Tokenizer Factory
The Tokenizer Factory is responsible for generating the tokenizer used in
training. The tokenizer is in turn used by the DatasetFactory to
tokenize the input data. A Tokenizer Factory can be created by inheriting from
the TokenizerFactory class and implementing the
create_tokenizer() method.
- class arctic_training.tokenizer.factory.TokenizerFactory(trainer, tokenizer_config=None)[source]
Bases:
ABC,CallbackMixinBase class for all tokenizer factories.
- Parameters:
trainer (Trainer)
tokenizer_config (TokenizerConfig | None)
-
name:
str The name of the tokenizer factory. This is used to identify the tokenizer factory in the registry.
-
config:
TokenizerConfig The configuration class for the tokenizer factory.
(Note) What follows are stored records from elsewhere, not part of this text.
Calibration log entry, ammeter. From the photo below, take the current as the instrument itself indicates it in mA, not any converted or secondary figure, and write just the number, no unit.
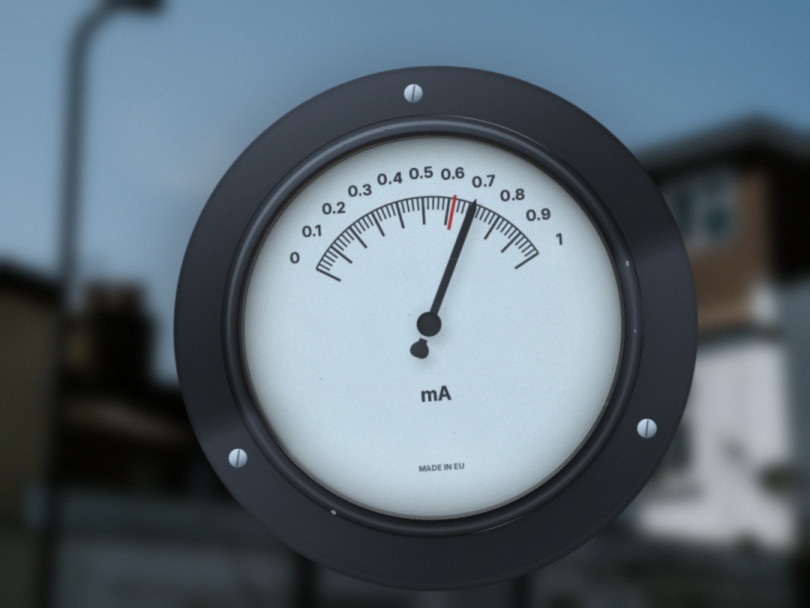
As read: 0.7
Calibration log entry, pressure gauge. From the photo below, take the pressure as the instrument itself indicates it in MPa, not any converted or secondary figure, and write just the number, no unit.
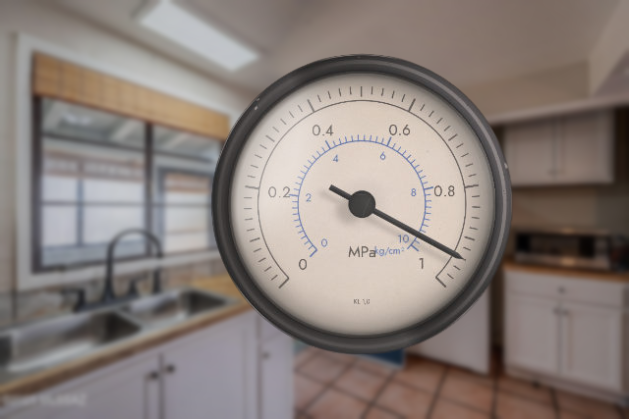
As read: 0.94
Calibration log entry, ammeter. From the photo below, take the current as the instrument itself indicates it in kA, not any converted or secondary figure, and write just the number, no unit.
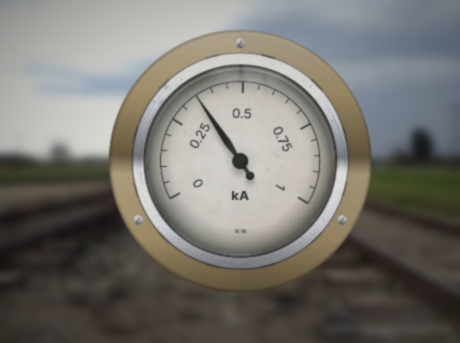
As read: 0.35
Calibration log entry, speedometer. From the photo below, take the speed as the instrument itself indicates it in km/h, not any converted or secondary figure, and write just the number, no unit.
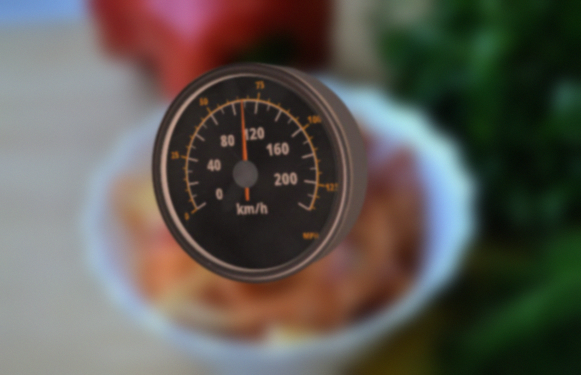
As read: 110
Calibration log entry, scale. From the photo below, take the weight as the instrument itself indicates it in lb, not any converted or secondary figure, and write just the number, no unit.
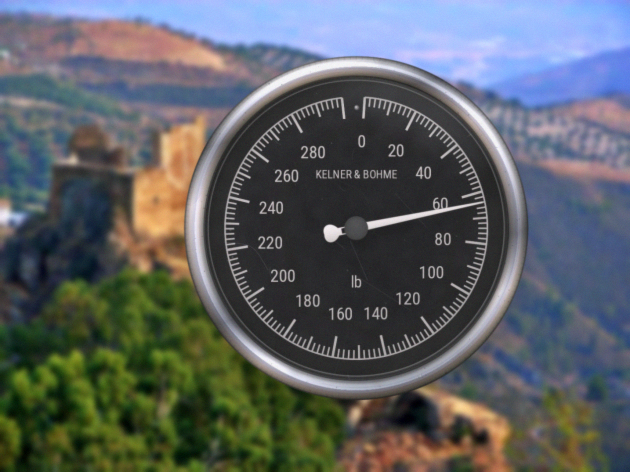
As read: 64
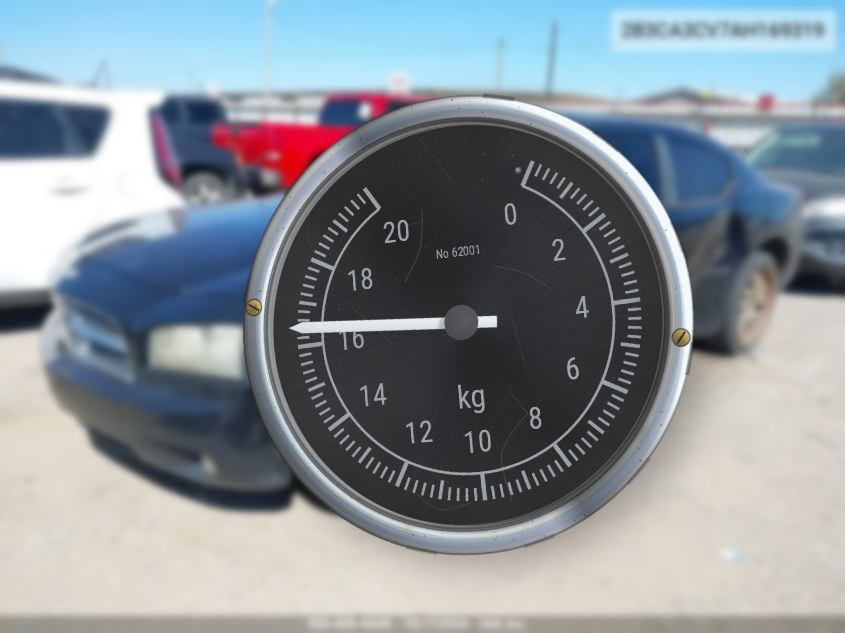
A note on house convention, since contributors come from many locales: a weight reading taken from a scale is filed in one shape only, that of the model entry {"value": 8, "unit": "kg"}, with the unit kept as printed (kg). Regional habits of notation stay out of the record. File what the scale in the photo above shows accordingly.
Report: {"value": 16.4, "unit": "kg"}
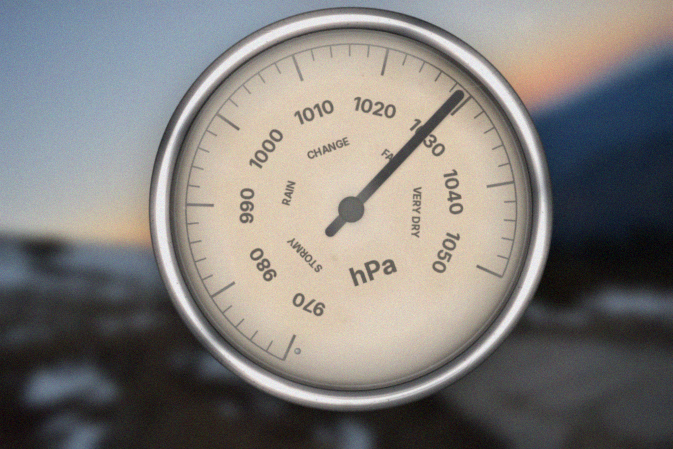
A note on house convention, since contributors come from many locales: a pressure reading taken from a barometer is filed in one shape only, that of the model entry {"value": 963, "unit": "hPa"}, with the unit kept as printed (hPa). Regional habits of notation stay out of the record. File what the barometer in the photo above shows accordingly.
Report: {"value": 1029, "unit": "hPa"}
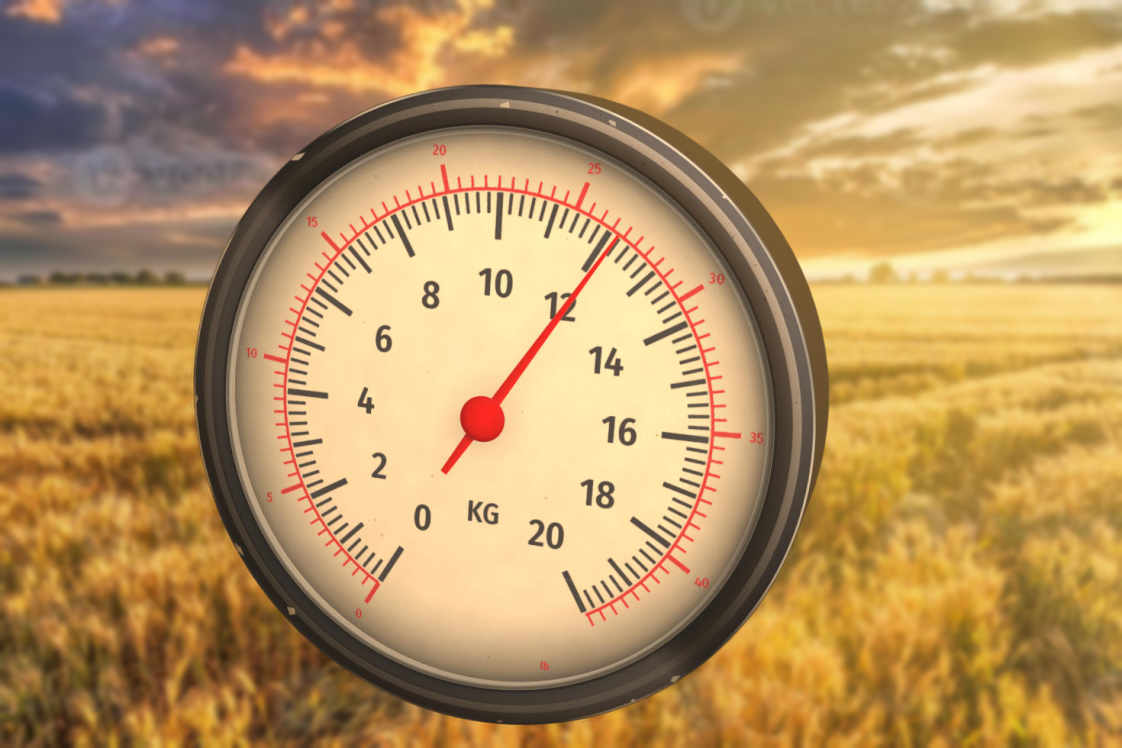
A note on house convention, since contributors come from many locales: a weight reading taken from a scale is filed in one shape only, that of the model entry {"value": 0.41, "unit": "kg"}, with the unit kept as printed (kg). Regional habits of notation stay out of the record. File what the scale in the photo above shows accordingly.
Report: {"value": 12.2, "unit": "kg"}
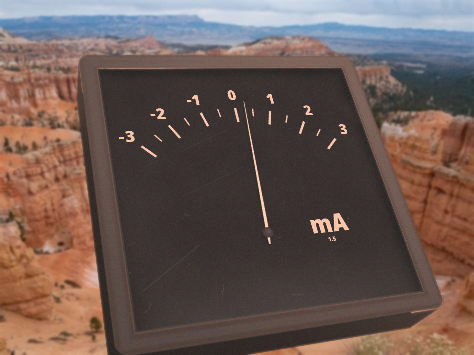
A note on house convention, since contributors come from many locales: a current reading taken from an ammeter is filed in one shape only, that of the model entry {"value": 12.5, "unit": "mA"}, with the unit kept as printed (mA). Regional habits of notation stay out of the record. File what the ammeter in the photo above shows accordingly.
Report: {"value": 0.25, "unit": "mA"}
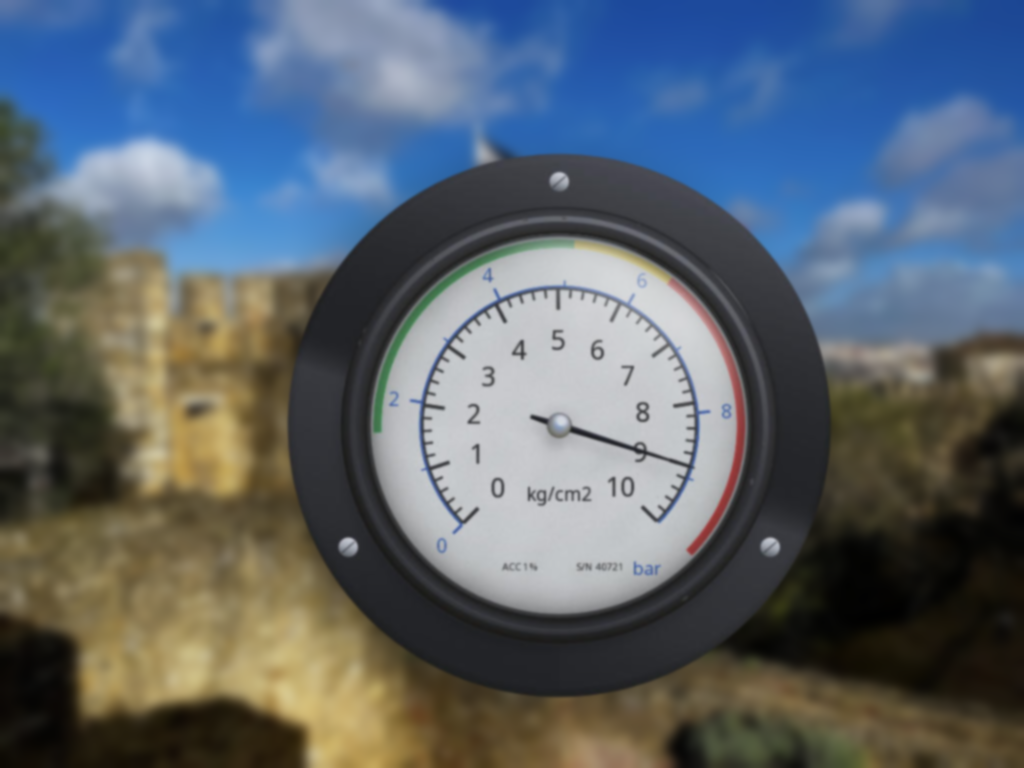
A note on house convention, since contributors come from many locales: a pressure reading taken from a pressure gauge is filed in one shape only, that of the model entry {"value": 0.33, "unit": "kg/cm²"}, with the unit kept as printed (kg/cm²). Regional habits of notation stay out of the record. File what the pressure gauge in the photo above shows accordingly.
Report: {"value": 9, "unit": "kg/cm²"}
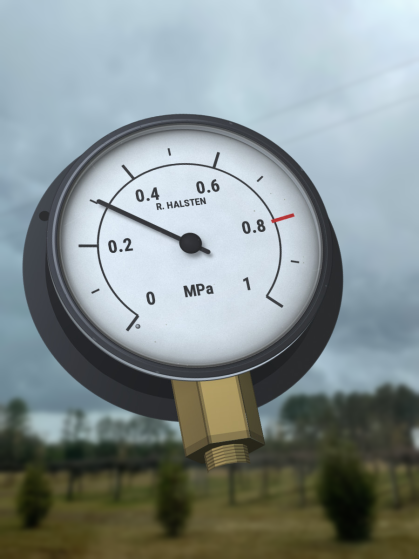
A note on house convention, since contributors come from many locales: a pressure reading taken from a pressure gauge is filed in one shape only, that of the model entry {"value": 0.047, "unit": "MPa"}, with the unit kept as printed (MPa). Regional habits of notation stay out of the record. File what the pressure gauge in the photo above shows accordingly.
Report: {"value": 0.3, "unit": "MPa"}
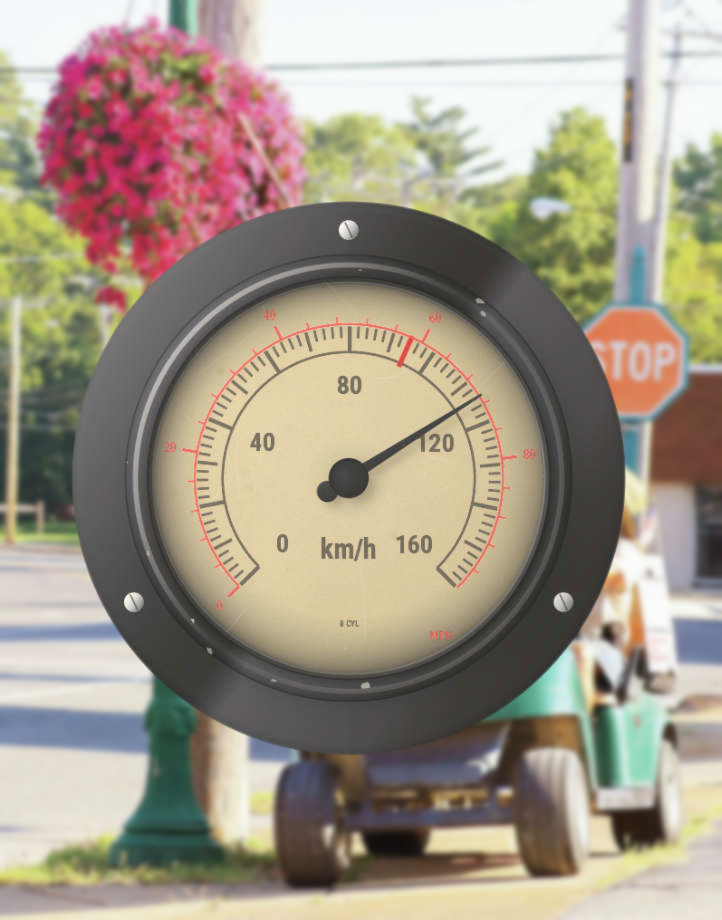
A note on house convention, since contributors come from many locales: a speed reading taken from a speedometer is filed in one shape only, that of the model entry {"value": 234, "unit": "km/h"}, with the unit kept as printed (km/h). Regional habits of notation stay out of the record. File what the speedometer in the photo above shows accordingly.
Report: {"value": 114, "unit": "km/h"}
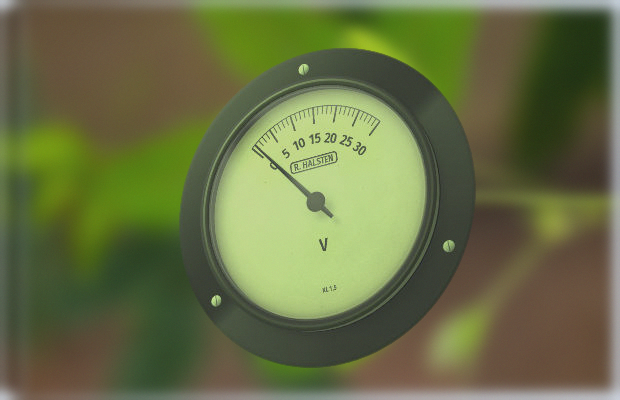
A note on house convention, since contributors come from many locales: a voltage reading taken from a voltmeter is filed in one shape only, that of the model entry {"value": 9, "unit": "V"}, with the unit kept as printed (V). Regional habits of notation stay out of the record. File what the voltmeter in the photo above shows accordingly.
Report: {"value": 1, "unit": "V"}
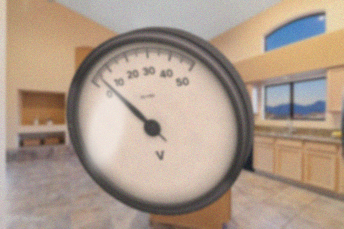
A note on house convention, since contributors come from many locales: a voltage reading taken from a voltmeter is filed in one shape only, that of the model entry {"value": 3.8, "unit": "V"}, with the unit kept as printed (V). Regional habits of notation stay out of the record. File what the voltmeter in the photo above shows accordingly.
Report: {"value": 5, "unit": "V"}
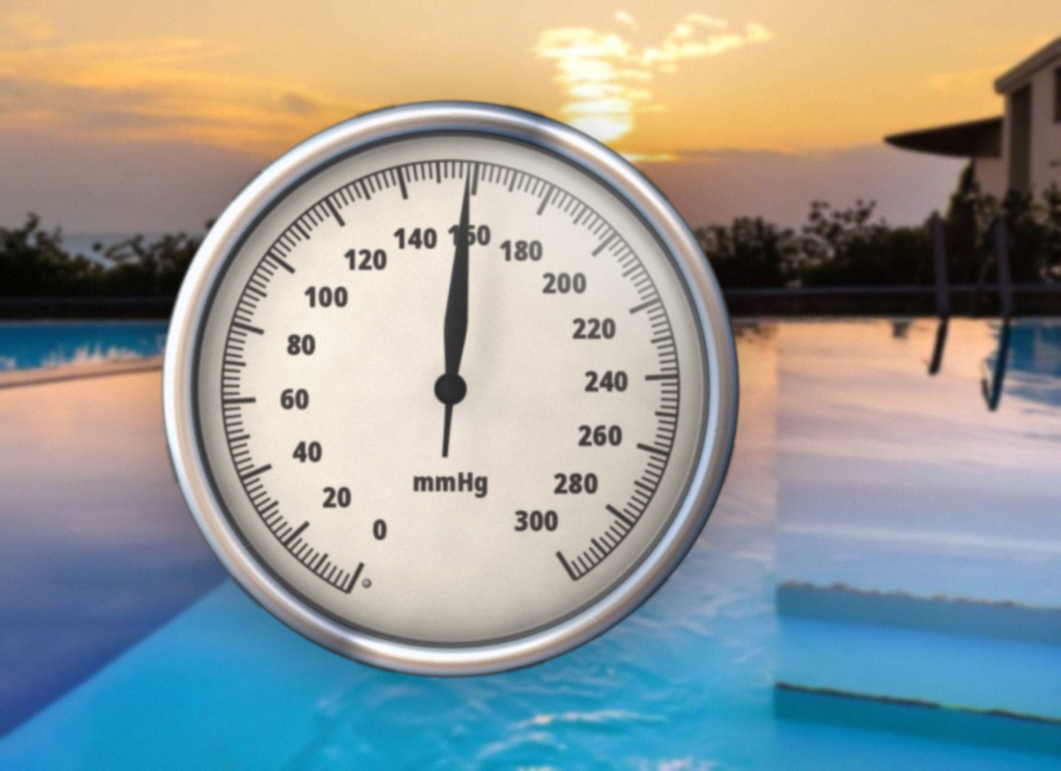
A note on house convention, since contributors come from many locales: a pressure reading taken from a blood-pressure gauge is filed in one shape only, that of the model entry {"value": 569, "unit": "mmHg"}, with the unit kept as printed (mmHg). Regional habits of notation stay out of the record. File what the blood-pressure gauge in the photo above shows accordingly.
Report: {"value": 158, "unit": "mmHg"}
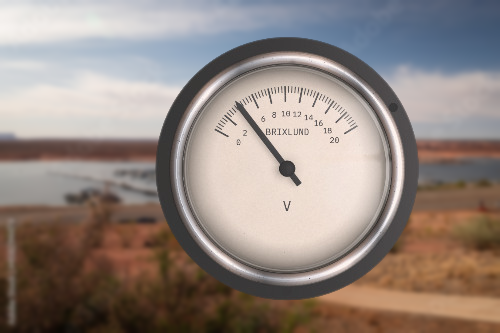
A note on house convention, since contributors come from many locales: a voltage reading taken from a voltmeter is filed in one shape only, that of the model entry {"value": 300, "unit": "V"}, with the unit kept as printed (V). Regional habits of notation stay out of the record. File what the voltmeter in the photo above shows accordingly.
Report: {"value": 4, "unit": "V"}
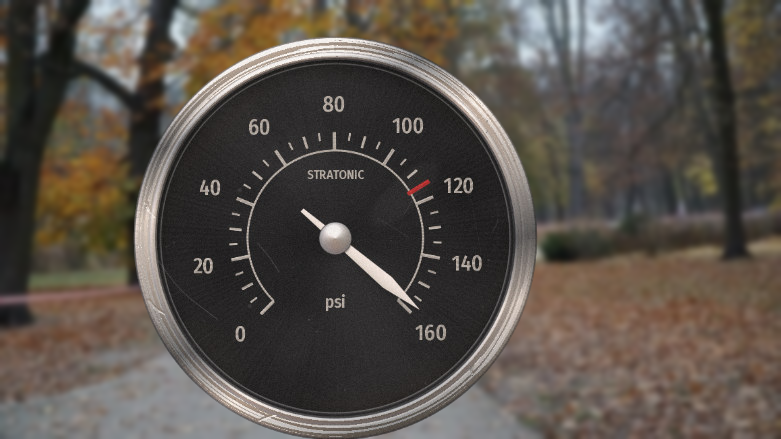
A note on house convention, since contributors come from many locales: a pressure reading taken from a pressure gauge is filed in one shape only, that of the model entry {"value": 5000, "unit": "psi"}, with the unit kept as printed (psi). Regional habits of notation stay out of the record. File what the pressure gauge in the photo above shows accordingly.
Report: {"value": 157.5, "unit": "psi"}
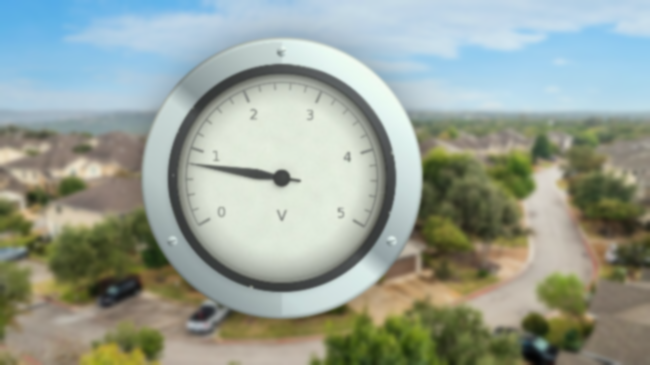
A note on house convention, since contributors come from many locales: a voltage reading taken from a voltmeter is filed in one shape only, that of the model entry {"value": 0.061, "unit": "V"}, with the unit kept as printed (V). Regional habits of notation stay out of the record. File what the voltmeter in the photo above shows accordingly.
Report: {"value": 0.8, "unit": "V"}
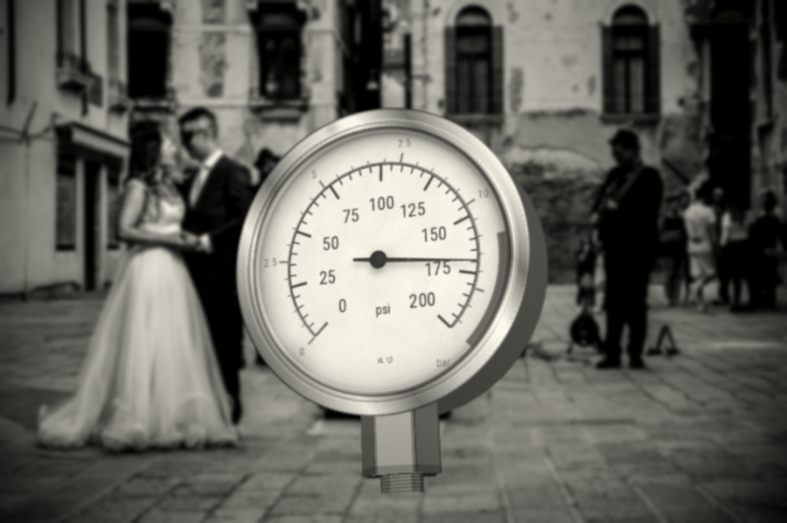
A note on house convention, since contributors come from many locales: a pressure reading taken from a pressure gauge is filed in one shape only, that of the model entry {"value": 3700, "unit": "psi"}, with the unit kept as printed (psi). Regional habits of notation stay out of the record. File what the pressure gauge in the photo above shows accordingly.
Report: {"value": 170, "unit": "psi"}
This is used to validate the configuration passed to the factory.
- property device: str
- property world_size: int
- property global_rank: int
Attributes
Similar to other Factory classes in ArcticTraining, the TokenizerFactory class
must have a name attribute that is used to identify
the factory when registering it with ArcticTraining and a
config attribute type hint that is used to validate
the config object passed to the factory.
Properties
A TokenizerFactory has several attributes that can be used to access information
about the trainer and distributed state at runtime, including
device, trainer,
world_size, and global_rank.
Methods
TokenizerFactories have just one method that must be defined:
create_tokenizer(). The
create_tokenizer() method should return the tokenizer
object created using the passed tokenizer config.
HuggingFace Tokenizer Factory
A custom tokenizer factory can be created from the TokenizerFactory
building block, but ArcticTraining also comes with a TokenizerFactory
implementation that can be used out of the box: HFTokenizerFactory.
The HFTokenizerFactory will load tokenizers from HuggingFace Hub
given a path to a local repo or the tokenizer name.